Die Macht der Straße

Warum Proteste mit Kerzen? In Deutschland gehen die Leute mit Kerzen auf die Straße, wenn sie etwa gegen Kriege protestieren oder wenn sie Überfälle auf Asylbewerberheime anprangern. Später, beim Kramen in einigen alten Zeitungen, stellte ich jedoch fest, dass die Proteste mit Kerzen durchaus eine längere Tradition in Korea haben. Vor vier Jahren gingen viele Koreaner mit Kerzen auf die Straßen, um gegen ein Amtsenthebungs-verfahren gegen Präsident Roh zu demonstrieren. Vor sechs Jahren überrollte ein amerikanischer Panzer zwei Schulmädchen. Doch es folgte keine Entschuldigung von amerikanischer Seite. Viele Koreaner protestierten, Kerzen bei sich führend, gegen dieses Verhalten.

Doch zurück zu den Protesten in diesem Jahr. Im Juni wurden sie so stark, dass die Regierung Lee ihren Rücktritt anbot.
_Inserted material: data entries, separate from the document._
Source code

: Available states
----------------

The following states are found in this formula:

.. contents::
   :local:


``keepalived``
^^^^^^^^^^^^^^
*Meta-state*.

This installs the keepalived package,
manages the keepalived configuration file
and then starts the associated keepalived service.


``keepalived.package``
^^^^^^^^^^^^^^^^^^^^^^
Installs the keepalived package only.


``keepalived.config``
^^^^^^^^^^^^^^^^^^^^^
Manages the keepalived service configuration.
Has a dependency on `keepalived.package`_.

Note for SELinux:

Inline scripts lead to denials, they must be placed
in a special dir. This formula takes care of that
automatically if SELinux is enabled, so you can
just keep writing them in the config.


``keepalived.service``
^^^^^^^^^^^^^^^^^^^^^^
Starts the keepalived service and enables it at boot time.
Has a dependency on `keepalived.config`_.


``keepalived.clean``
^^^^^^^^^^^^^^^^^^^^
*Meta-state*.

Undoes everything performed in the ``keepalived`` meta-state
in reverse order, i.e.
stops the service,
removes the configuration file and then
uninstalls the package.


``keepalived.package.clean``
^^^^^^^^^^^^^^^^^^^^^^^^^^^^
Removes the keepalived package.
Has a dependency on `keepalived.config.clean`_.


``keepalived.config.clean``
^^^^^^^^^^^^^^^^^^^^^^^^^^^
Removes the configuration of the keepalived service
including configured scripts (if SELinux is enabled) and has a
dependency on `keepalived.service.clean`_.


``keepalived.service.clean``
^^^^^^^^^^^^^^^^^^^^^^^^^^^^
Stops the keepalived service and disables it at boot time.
Der Präsident entließ schließlich fast alle älteren Mitglieder aus dem Blauen Haus, behielt aber die meisten Kabinettsmitglieder. Immerhin mussten einige Minister den Hut nehmen. Wann ebbten die Proteste ab? Das lässt sich schwer sagen, vermutlich schwelen sie immer noch weiter.